20%-plus growth to sustain in FY12
Management highlighted that it was confident of maintaining 20%-plus
gross loan growth in FY12 despite raising rates by 125 bp over the
past six months. It also believes that the company has the pricing
power for a further 150-200 bp hike, which should not impact growth.
While there is a slowdown at metros such as Mumbai and Delhi, tier-II
cities continue to witness robust mortgage demand. The average
mortgage ticket size for HDFC is only at Rs1.9 mn and loan-to-value
is still at 68%. Competitive intensity has also eased post the
management change at SBI.
Spreads to be stable
The lending rate increases and the fact that it runs no ALM
mismatches, should help HDFC maintain stable spreads (2.2-2.3%). It
has also been reducing its dependence on bank funding, with
increased share of retail deposits (cost effective in tight liquidity). Over
the past two months, it has raised US$1 bn of retail deposits (4% of
total deposits). HDFC’s reliance on bank funding has reduced, as
appetite for HDFC’s debentures has increased for insurance, pension
and provident funds.
Insurance business margins to recover to 18-19% levels
HDFC Life has been the fastest growing private sector player in FY11;
the 2H11 new business growth was 2% for HDFC Life versus degrowth
of 41% for industry. Its market share improved to 13% in FY11
(from 9% in FY10) and persistency to 81% (from 68%). Opex (costoverruns
were only Rs1.4 bn in FY11) and commission ratios
continued to drop.

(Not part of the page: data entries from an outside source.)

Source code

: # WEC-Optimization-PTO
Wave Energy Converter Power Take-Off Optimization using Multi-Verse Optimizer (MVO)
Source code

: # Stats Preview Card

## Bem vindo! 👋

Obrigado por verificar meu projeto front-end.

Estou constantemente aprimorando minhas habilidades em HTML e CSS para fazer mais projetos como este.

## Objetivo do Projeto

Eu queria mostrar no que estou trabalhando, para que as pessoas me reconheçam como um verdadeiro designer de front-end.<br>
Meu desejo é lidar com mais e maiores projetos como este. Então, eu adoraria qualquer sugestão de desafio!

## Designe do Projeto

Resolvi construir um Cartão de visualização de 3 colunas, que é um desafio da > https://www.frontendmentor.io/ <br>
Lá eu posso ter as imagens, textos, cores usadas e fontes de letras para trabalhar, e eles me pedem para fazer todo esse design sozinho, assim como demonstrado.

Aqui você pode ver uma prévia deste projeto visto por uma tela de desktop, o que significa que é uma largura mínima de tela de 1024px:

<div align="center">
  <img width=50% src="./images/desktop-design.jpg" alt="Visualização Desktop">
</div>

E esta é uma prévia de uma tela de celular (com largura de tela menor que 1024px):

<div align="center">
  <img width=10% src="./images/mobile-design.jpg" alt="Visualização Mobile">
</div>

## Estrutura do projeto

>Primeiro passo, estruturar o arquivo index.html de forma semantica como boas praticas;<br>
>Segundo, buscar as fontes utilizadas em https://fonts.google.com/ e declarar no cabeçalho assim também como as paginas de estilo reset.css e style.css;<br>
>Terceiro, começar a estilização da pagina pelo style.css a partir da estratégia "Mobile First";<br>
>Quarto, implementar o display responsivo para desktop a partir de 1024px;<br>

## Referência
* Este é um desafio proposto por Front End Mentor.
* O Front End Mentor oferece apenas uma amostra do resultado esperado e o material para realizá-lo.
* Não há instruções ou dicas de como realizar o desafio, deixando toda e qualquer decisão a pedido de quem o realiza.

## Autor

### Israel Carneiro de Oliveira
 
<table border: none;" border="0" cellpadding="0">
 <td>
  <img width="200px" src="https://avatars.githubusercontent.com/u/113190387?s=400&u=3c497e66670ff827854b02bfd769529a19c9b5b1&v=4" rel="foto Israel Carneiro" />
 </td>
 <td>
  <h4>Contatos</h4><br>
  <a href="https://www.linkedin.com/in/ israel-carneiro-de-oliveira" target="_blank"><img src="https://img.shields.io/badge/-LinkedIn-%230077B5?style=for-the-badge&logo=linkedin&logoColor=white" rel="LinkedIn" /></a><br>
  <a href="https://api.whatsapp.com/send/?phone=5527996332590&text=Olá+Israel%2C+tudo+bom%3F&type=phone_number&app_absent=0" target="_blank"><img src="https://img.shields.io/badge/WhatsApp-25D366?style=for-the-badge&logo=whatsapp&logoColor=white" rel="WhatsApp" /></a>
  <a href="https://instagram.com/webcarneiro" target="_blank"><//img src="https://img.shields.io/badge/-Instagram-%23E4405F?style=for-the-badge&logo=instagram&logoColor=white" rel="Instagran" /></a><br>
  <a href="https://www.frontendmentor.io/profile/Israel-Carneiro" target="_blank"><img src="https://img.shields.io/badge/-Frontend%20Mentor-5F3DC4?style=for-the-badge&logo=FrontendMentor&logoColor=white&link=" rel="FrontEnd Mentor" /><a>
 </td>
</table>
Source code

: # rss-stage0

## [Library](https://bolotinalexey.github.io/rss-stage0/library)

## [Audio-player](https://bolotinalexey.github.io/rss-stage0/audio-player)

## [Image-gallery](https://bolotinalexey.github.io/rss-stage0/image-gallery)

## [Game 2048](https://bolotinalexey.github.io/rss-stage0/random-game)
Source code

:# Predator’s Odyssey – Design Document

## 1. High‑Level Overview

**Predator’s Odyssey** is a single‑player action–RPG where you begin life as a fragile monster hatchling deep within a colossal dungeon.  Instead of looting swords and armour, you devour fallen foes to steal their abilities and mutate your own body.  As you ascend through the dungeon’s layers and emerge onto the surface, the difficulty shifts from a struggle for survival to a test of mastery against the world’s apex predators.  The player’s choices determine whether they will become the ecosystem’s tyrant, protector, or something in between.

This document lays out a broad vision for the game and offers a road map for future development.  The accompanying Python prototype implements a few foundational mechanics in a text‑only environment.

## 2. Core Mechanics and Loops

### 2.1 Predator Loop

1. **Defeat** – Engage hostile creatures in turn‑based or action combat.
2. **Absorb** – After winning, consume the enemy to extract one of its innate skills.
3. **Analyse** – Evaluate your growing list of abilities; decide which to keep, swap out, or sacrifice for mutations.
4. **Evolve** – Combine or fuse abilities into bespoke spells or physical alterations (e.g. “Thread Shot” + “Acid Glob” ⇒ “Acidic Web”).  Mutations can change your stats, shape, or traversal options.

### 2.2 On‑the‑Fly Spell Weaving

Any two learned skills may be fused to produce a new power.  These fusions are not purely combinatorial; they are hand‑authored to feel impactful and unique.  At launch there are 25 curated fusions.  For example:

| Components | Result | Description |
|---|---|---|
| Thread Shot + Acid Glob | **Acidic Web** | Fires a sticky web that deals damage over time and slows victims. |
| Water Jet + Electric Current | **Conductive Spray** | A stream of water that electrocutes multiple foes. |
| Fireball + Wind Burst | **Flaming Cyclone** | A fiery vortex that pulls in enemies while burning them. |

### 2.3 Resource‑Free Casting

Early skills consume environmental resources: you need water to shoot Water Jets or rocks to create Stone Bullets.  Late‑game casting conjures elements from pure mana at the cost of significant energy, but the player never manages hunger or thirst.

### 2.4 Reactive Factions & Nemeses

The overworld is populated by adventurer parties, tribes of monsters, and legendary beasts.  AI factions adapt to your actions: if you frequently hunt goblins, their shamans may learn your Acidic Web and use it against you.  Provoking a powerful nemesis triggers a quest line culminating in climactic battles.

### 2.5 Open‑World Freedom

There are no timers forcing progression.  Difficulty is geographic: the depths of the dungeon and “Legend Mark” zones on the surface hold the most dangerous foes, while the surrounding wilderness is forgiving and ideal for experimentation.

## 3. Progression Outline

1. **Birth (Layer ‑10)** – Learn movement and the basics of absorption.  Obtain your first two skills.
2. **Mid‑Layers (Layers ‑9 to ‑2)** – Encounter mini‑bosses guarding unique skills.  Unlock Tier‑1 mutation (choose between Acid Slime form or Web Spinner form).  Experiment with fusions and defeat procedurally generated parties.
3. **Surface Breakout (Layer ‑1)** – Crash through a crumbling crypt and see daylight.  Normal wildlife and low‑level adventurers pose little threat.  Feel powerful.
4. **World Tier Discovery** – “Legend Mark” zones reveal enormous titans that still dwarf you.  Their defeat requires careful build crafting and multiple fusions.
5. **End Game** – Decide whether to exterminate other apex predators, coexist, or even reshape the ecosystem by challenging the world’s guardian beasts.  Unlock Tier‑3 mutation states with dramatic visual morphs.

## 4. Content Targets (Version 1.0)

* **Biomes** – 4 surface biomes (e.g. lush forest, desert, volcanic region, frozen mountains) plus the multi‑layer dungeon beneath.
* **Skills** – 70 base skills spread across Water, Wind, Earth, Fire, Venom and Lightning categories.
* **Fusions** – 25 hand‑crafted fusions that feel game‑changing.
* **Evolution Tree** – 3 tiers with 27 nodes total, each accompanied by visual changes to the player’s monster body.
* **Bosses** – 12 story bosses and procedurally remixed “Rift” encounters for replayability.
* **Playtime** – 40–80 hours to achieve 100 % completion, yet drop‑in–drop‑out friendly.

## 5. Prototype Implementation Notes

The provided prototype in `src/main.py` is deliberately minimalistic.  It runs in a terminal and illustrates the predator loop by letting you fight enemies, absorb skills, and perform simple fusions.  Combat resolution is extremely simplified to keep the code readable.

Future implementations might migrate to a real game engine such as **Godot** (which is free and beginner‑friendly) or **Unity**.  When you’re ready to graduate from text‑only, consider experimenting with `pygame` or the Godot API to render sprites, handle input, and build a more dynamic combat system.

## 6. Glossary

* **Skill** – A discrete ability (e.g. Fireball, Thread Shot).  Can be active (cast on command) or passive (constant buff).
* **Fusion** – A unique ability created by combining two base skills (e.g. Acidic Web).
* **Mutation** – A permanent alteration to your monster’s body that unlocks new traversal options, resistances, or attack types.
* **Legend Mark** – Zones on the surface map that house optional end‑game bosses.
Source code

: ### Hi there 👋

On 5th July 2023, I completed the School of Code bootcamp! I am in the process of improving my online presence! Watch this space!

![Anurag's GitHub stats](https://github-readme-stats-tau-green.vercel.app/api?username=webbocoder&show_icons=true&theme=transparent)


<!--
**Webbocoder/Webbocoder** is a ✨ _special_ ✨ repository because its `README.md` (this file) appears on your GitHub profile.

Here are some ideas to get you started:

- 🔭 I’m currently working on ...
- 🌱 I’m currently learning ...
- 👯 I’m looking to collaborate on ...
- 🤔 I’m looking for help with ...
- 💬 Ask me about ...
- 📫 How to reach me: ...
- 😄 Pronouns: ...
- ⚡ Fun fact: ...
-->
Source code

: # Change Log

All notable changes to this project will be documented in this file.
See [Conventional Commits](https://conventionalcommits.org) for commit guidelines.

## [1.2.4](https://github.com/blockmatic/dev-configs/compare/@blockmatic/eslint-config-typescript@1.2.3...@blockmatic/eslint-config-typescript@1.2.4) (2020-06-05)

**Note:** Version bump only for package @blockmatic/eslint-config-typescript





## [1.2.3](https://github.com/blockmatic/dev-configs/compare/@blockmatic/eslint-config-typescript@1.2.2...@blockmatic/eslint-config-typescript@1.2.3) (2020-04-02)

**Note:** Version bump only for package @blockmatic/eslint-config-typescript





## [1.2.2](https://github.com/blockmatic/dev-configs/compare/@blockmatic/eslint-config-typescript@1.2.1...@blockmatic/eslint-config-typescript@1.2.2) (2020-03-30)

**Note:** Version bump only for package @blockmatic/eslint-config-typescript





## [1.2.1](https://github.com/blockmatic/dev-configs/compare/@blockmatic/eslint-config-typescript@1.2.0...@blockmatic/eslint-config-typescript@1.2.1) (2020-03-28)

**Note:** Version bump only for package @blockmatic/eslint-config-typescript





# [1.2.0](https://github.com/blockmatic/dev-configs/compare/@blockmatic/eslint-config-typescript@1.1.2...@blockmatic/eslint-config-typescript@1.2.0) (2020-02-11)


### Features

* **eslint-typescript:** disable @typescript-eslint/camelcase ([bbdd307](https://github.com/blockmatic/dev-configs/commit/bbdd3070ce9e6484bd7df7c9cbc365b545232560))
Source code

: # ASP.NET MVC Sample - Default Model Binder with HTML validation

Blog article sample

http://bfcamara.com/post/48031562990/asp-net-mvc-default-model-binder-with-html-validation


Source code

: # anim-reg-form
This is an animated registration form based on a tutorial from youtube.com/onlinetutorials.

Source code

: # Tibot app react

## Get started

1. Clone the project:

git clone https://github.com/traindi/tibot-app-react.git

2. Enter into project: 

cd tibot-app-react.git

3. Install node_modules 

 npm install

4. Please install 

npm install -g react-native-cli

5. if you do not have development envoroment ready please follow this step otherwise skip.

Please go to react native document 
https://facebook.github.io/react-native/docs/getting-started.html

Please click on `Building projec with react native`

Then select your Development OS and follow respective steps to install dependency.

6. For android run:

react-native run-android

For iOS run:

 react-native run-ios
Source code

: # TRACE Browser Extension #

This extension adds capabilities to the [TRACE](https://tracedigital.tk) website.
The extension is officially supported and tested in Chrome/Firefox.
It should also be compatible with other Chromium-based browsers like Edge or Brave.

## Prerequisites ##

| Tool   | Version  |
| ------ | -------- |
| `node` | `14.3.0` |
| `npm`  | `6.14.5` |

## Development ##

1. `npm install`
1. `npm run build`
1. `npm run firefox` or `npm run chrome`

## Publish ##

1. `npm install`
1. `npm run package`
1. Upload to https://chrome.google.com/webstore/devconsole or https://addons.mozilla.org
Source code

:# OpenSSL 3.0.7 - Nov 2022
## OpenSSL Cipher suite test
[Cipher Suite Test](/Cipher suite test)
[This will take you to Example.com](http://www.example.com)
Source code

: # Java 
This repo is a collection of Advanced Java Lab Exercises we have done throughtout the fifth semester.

However, after the new regulations, new business
margins dropped sharply to 19% in FY11 (from 28% in 1H11).
Management is confident of moving to 18-19% over the next two
years with improving productivity, changing product mix and costcutting
measures. Capital needs should be minimal. HDFC Std Life
expects to breakeven in FY12 and is also looking to list in 2012.